The basis of Europe's eating behaviour

Nutrition-related diseases are responsible for millions of lost healthy life years. EU-funded research is working to reduce this burden through a study of the interplay and impact of the main drivers of dietary behaviour and food choice.

In 2005, the European Commission launched the European Platform on Diet, Physical Activity and Health to improve overall nutrition and help tackle nutrition-related diseases like obesity. The project I.FAMILY (Determinants of eating behaviour in European children, adolescents and their parents) is supporting this initiative. The consortium will provide relevant and targeted scientific data on which the platform can base concrete actions that lead to measurable effects.

I.FAMILY has two strategic objectives. The first targets understanding the interplay between barriers to and drivers of food choices and how they affect the health of children and adolescents. The second is to develop and disseminate effective strategies, empowering European consumers to change dietary behaviours as necessary.

The first project year mainly focused on specifying and preparing a research protocol for following up on the 'Identification and prevention of dietary- and lifestyle-induced health effects in children and infants' (IDEFICS) children's cohort. To realise a feasible and coherent research protocol, work was centred on existing core components, incorporating new components to address project-specific research questions, and ensuring components were applicable to, and acceptable for, the specific target groups (children, adolescents and adults). All instruments, examination protocols and corresponding standard operating procedures were translated into the national languages of the cohort centres.

Supplied information:
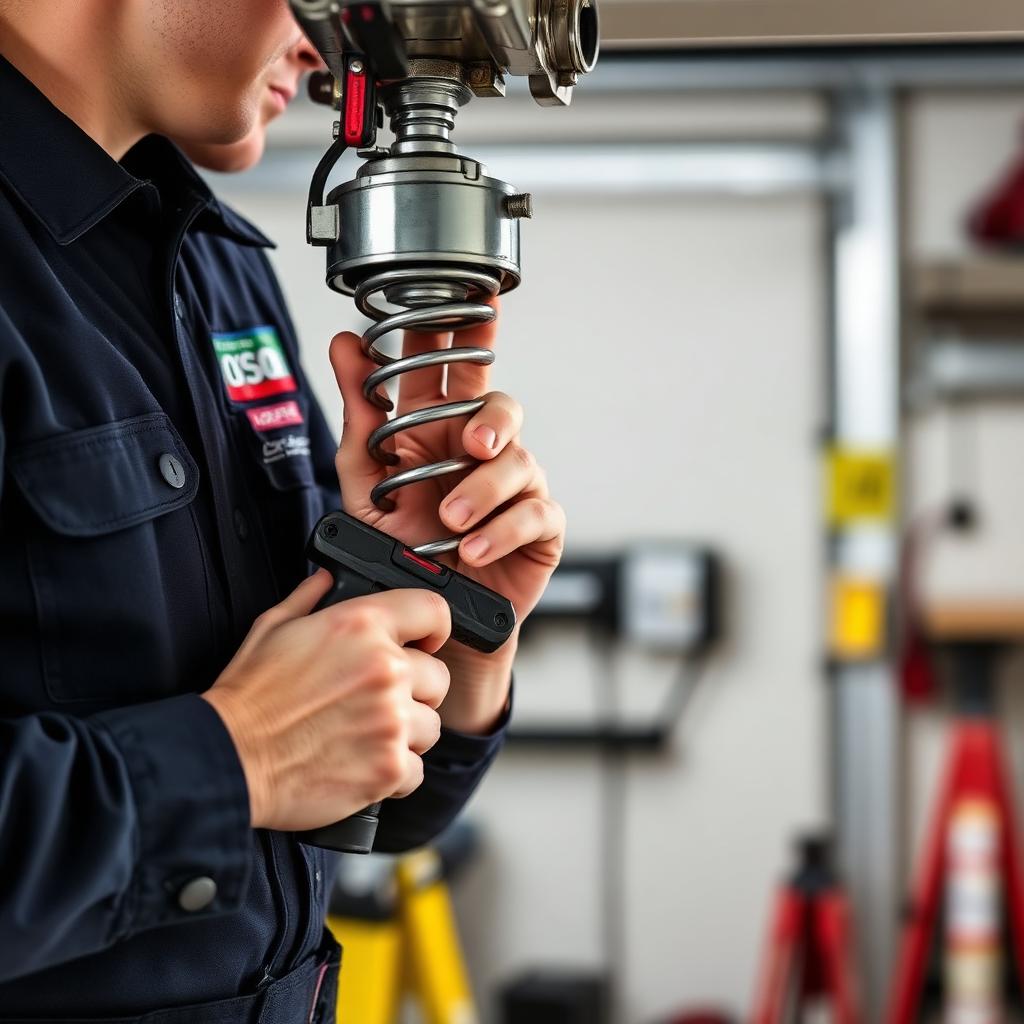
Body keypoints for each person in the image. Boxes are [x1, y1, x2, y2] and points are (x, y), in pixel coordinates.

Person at [0, 2, 565, 1020]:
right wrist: (235, 759)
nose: (322, 43)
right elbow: (258, 761)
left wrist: (444, 630)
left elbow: (351, 812)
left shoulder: (216, 265)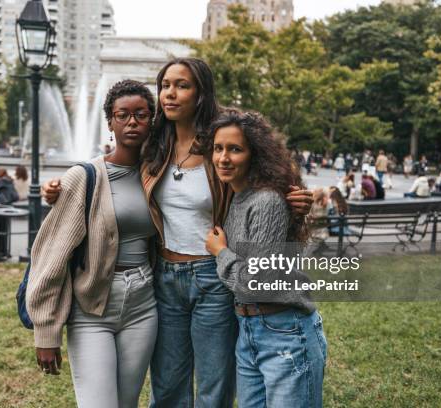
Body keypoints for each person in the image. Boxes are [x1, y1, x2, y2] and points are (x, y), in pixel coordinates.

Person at [41, 58, 314, 407]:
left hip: (212, 277)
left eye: (182, 85)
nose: (170, 93)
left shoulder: (220, 143)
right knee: (168, 385)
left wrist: (295, 202)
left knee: (214, 386)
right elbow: (114, 164)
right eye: (165, 85)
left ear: (201, 93)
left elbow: (260, 178)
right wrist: (61, 187)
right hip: (164, 277)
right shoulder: (154, 143)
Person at [27, 80, 159, 408]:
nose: (132, 122)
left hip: (143, 305)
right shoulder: (83, 177)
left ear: (152, 120)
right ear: (110, 121)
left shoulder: (158, 174)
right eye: (122, 115)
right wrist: (46, 332)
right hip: (92, 308)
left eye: (140, 115)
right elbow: (51, 256)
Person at [204, 110, 326, 407]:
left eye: (235, 149)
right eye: (218, 148)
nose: (223, 158)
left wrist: (221, 252)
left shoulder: (266, 201)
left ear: (254, 155)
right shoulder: (236, 198)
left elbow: (256, 283)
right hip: (248, 332)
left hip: (285, 332)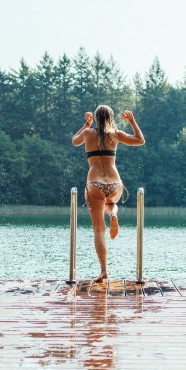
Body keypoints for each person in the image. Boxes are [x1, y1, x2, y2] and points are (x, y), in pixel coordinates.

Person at [72, 105, 145, 283]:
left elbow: (74, 141)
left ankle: (104, 271)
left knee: (98, 230)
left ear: (96, 118)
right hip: (114, 183)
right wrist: (132, 121)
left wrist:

Problem requirements: Continue the article on the basis of Europe's eating behaviour from its last sentence.

Expected answer:
Following this phase, the next 18 months were dedicated to data collection in 8 recruitment centres and providing databases and data management routines on the central data server set up for I.FAMILY. The follow-up survey of the IDEFICS/I.FAMILY cohort was completed in May/June 2014. In total, 9 555 children and 7 794 parents from 6 135 families took part.

To date, two methodological papers have been published: 'Clustering of unhealthy food around German schools and its influence on dietary behaviour in schoolchildren: A pilot study' and 'Usual energy and macronutrient intakes in 2 to 9 year old European children'. Another 26 scientific articles are currently being prepared.

Ongoing project work will remain focused on overcoming barriers to healthy nutrition by empowering European consumers, prioritising intervention targets and providing evidence-based intervention strategies to policy-players and key stakeholder groups. I.FAMILY is on course to advance a better understanding of the discrepancy between an optimal diet and the actual dietary pattern of many Europeans. This is key to reducing the overall burden of disease brought on by poor nutrition together with a lack of physical activity.